Frequently asked questions
Is this kundali calculator free?
Yes. You can generate as many charts as you like at no cost, and you can download a chart image or copy a shareable link for each one.
What ayanamsa does it use, and does it match Jagannatha Hora?
It uses the Lahiri ayanamsa with sidereal positions and whole-sign houses, the same configuration as Jagannatha Hora. The placements should match the software to the degree.
Do I need my exact birth time?
For the ascendant, the houses, and an accurate dasha, yes. The planetary signs and nakshatras hold steady even with a small error, but the house framework and the dasha balance shift with the time, so enter it as precisely as you can.
What is the difference between the Rashi (D1) and the Navamsa (D9)?

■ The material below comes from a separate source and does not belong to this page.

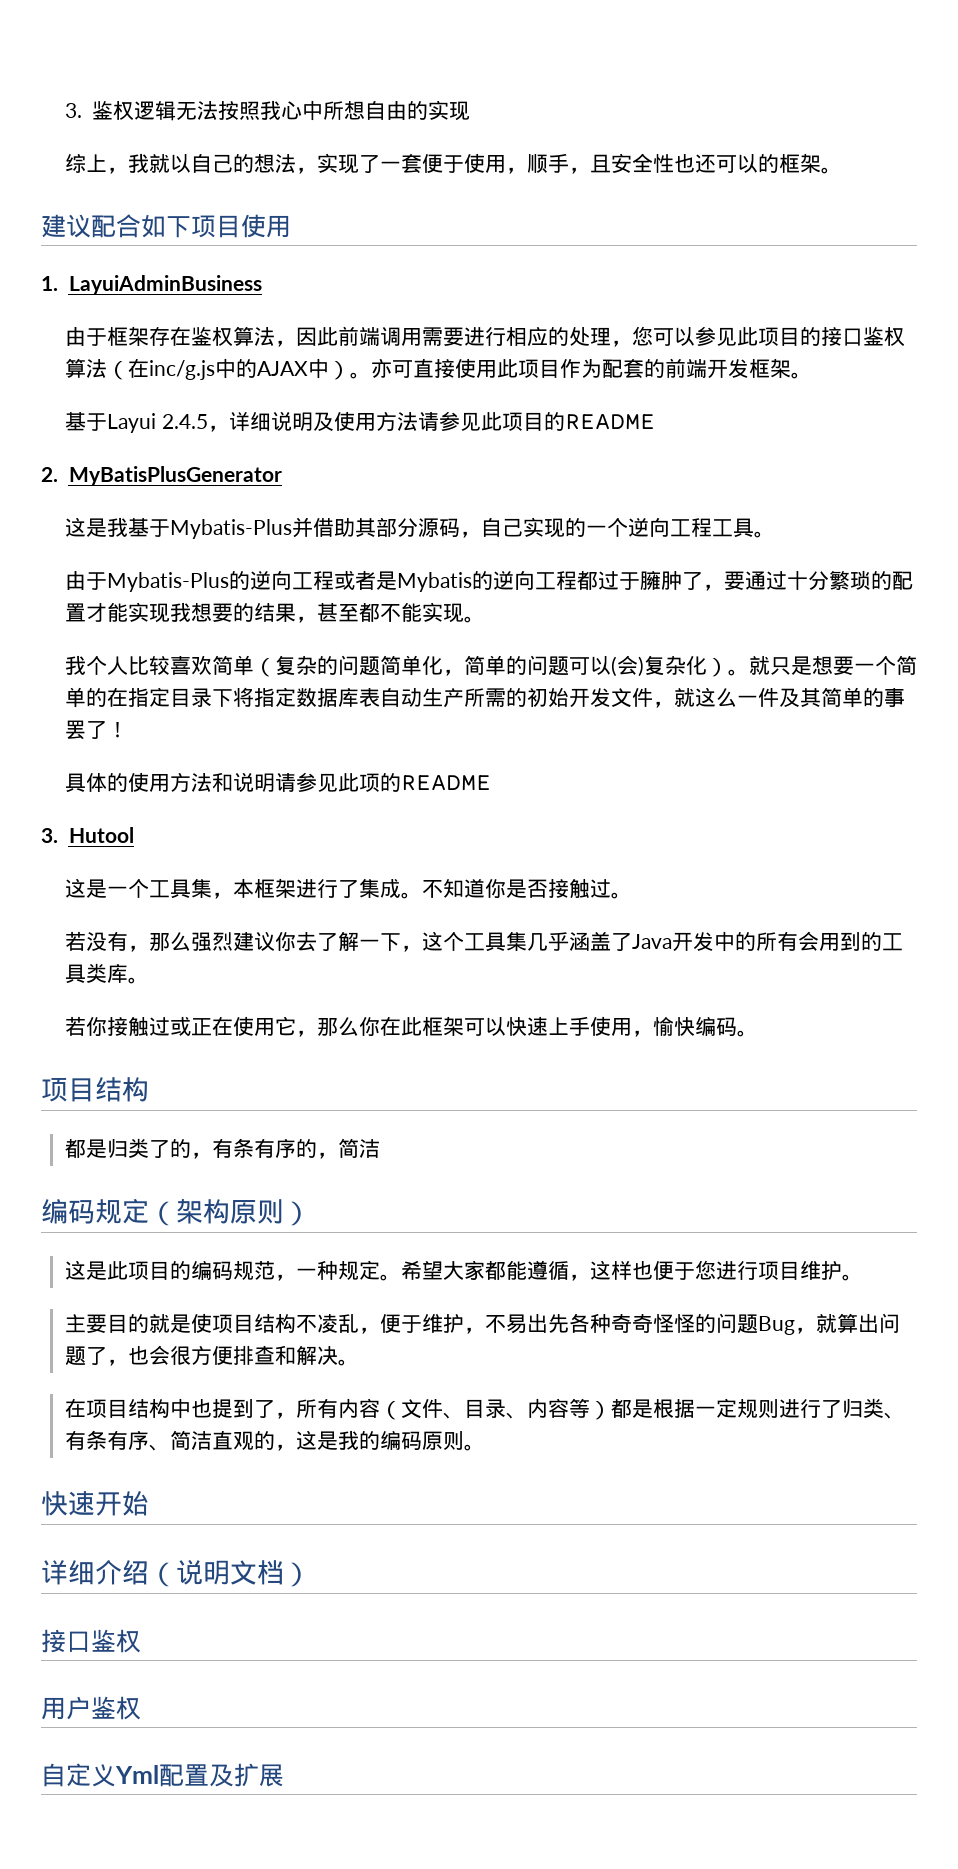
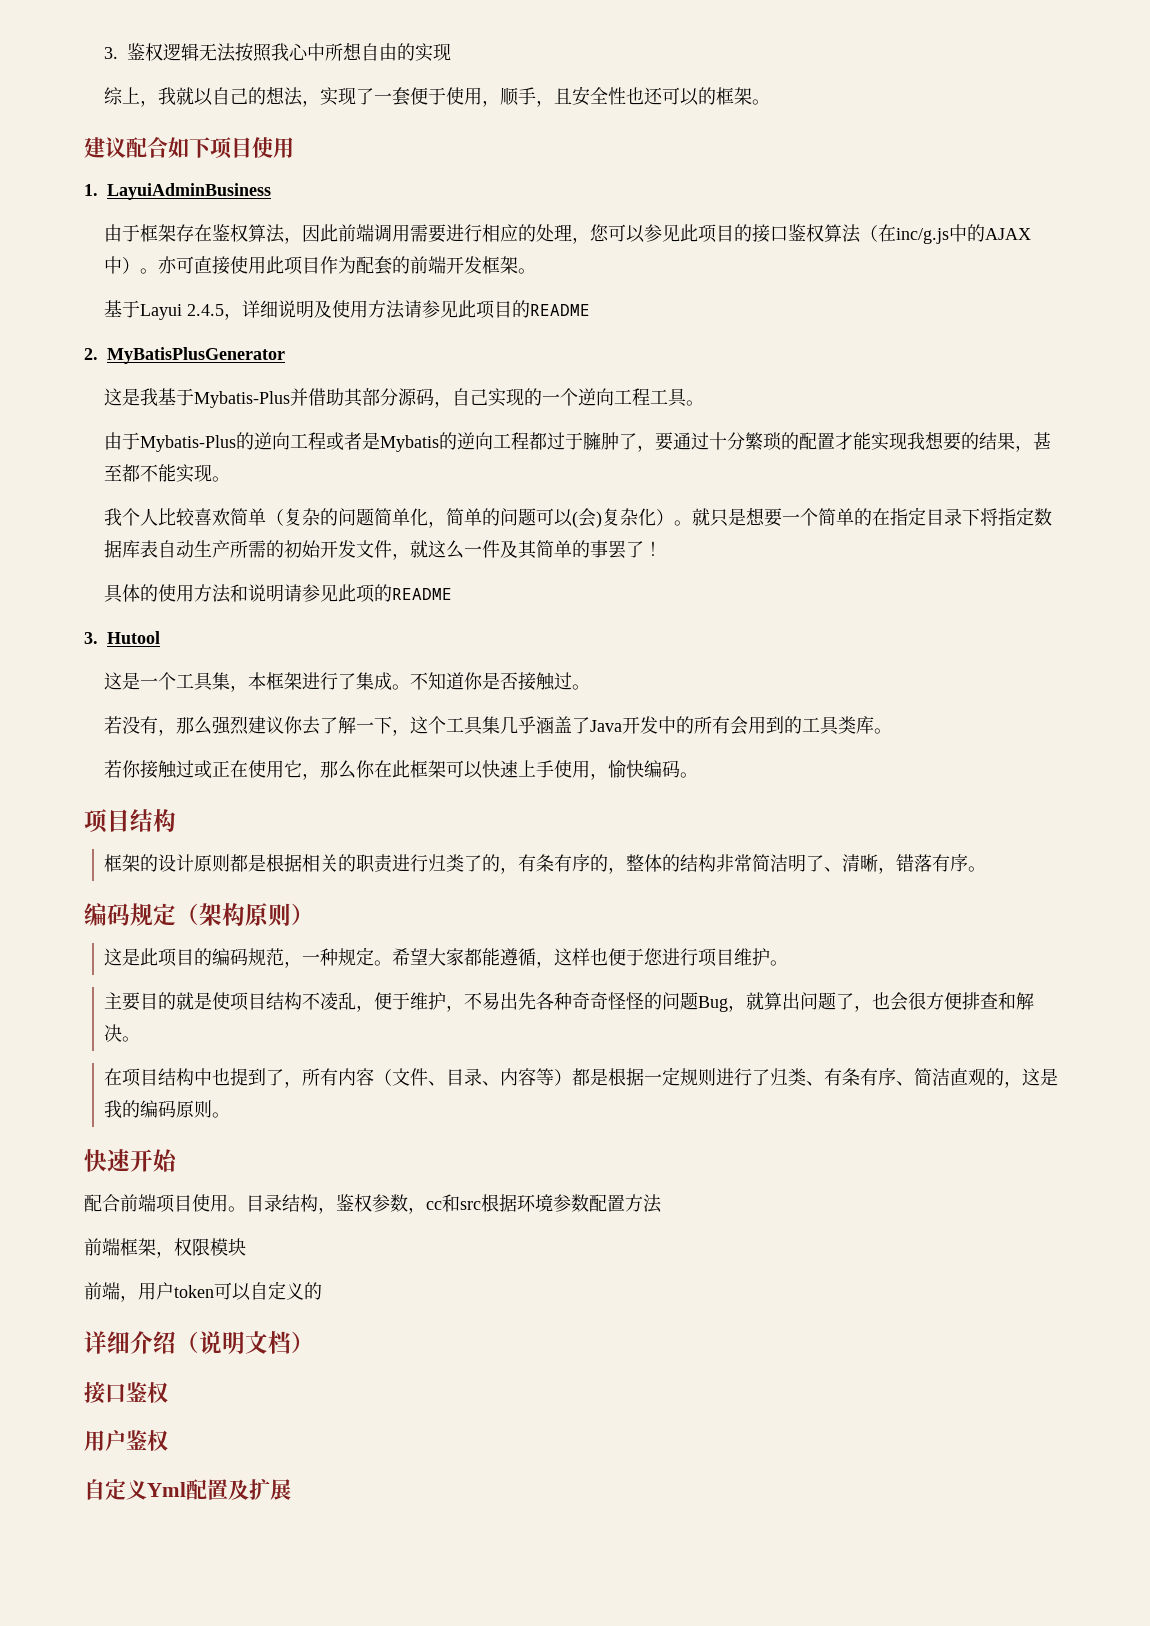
[64,1139,107,1158] 都是 -> [104,854,429,873] 框架的设计原则都是根据相关的职责进行
[337,1138,380,1158] 简洁 -> [626,854,987,874] 整体的结构非常简洁明了、清晰，错落有序。
(149, 1503) none -> [84,1194,662,1214] [84,1238,246,1258] [84,1281,322,1302] // 配合前端项目使用。目录结构，鉴权参数，cc和src根据环境参数配置方法 // 前端框架，权限模块 // 前端，用户token可以自定义的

The D1 is the main birth chart and shows the broad layout of your life. The D9 is a finer division of each sign that reveals the underlying strength of a planet and carries strong marriage and dharma signification. A planet that looks well placed in the D1 but weak in the D9 will often underdeliver.
How many dasha levels does it show?
It runs the Vimshottari dasha and marks the active period down to the finer sub-levels, each with start and end dates, so you can see not just your Mahadasha and Antardasha but the shorter periods running inside them.
What are the chara karakas, and what is my Atmakaraka?
The chara karakas are seven significators assigned by planetary degree in the Jaimini system. The Atmakaraka is the planet at the highest degree and is read as the soul significator, the single most important planet for your inner direction. The calculator lists all seven for you.
Does it show Sade Sati and current transits?
Yes. It overlays today’s transits on your natal houses and reports your Sade Sati status, including the phase, when Saturn is transiting the signs around your Moon.
What do the yogas in my chart mean?
Yogas are recognised planetary combinations that incline the chart toward particular results. The calculator names the ones present and the planets forming them. Remember that a yoga depends on the strength of those planets to actually deliver, so a name on the list is an indication rather than a guarantee.
Can I save or share my chart?
Yes. You can download a single image with the D1, the D9, your current dasha dates, and the chara karakas, or copy a link that reopens the same chart. The link carries the birth date, time, and coordinates, never the name.
Will this predict my future?
It shows timing and tendency, not certainty. The chart can tell you when a theme is likely to be active and how strongly, which helps you prepare and choose well. It is not a forecast of fixed events, and it should not replace professional advice on health, money, or legal matters.